**Directive**
Look through the records below for the line holding "ha dimostrato di imporsi come poche altre.". Write it out exactly, with each following line through the line holding "iRobot Roboter".
━━━━━━━━━━
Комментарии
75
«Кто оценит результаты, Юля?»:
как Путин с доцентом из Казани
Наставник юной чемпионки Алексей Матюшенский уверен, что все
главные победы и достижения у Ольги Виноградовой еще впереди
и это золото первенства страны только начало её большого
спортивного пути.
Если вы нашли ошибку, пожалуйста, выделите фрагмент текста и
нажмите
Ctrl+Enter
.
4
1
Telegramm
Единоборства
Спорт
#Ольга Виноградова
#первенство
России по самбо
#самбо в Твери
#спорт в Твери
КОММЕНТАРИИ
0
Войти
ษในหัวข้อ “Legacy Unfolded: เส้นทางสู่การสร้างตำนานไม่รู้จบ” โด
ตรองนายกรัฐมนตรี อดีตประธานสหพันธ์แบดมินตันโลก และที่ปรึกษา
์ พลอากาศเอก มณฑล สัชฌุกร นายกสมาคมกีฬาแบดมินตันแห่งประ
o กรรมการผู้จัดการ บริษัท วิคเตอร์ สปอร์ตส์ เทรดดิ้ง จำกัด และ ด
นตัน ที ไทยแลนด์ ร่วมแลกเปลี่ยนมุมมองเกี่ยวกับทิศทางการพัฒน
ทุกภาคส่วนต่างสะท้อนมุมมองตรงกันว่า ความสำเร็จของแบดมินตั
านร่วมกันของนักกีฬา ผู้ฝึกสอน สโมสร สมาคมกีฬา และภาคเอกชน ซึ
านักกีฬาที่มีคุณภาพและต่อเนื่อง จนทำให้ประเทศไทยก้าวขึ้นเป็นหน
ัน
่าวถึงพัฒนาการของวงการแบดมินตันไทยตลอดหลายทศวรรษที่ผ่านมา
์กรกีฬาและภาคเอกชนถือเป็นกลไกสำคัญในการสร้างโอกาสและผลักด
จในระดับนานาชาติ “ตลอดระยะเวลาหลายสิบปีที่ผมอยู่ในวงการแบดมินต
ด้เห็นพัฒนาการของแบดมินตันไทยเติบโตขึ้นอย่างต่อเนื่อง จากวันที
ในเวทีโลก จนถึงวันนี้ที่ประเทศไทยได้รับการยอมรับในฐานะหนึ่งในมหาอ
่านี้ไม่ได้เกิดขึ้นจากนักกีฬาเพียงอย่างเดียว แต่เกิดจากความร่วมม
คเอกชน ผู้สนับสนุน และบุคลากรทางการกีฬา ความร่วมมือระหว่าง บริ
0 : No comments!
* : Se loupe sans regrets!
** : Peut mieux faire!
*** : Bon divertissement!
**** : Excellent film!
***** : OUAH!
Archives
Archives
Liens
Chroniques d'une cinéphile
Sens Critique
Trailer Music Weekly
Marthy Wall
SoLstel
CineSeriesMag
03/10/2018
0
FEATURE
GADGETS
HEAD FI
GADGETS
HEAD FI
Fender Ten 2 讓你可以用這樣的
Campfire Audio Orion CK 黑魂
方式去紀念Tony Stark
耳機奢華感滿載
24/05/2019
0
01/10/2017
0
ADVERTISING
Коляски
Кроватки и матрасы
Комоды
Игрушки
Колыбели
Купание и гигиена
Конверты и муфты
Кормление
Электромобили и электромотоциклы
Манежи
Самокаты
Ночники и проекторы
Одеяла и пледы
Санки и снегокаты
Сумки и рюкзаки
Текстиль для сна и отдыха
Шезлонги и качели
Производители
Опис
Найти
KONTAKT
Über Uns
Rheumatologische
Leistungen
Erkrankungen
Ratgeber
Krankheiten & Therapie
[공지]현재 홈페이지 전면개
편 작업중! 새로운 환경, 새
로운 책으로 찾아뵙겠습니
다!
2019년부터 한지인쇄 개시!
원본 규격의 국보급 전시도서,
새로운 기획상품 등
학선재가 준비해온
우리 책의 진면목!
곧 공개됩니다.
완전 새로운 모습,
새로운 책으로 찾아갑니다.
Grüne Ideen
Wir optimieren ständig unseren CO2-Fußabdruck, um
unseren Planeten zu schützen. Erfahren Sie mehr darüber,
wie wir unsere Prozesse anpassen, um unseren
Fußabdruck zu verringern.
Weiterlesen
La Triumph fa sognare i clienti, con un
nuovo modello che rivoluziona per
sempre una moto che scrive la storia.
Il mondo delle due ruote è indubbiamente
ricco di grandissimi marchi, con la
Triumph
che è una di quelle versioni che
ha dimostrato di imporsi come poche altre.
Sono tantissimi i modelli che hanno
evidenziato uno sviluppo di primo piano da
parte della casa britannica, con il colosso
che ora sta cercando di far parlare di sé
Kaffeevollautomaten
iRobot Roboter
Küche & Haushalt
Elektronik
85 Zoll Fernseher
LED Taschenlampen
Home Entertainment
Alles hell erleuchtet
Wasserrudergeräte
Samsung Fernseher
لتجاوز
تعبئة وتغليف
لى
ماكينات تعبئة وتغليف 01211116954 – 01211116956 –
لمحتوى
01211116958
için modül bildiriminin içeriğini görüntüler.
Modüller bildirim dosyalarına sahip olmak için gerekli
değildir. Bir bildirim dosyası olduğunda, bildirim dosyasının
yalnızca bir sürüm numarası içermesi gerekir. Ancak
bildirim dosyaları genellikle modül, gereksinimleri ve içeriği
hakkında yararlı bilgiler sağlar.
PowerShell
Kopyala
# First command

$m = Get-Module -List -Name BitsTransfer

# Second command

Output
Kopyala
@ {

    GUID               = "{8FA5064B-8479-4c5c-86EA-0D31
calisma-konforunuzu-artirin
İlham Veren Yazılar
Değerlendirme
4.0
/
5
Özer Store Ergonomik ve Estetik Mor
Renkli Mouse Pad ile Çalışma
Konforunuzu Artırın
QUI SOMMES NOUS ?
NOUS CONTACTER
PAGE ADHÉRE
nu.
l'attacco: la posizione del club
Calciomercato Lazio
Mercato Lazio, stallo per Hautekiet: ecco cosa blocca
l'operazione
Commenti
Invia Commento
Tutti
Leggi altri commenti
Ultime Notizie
━━━━━━━━━━
**The answer**
ha dimostrato di imporsi come poche altre.
Sono tantissimi i modelli che hanno
evidenziato uno sviluppo di primo piano da
parte della casa britannica, con il colosso
che ora sta cercando di far parlare di sé
Kaffeevollautomaten
iRobot Roboter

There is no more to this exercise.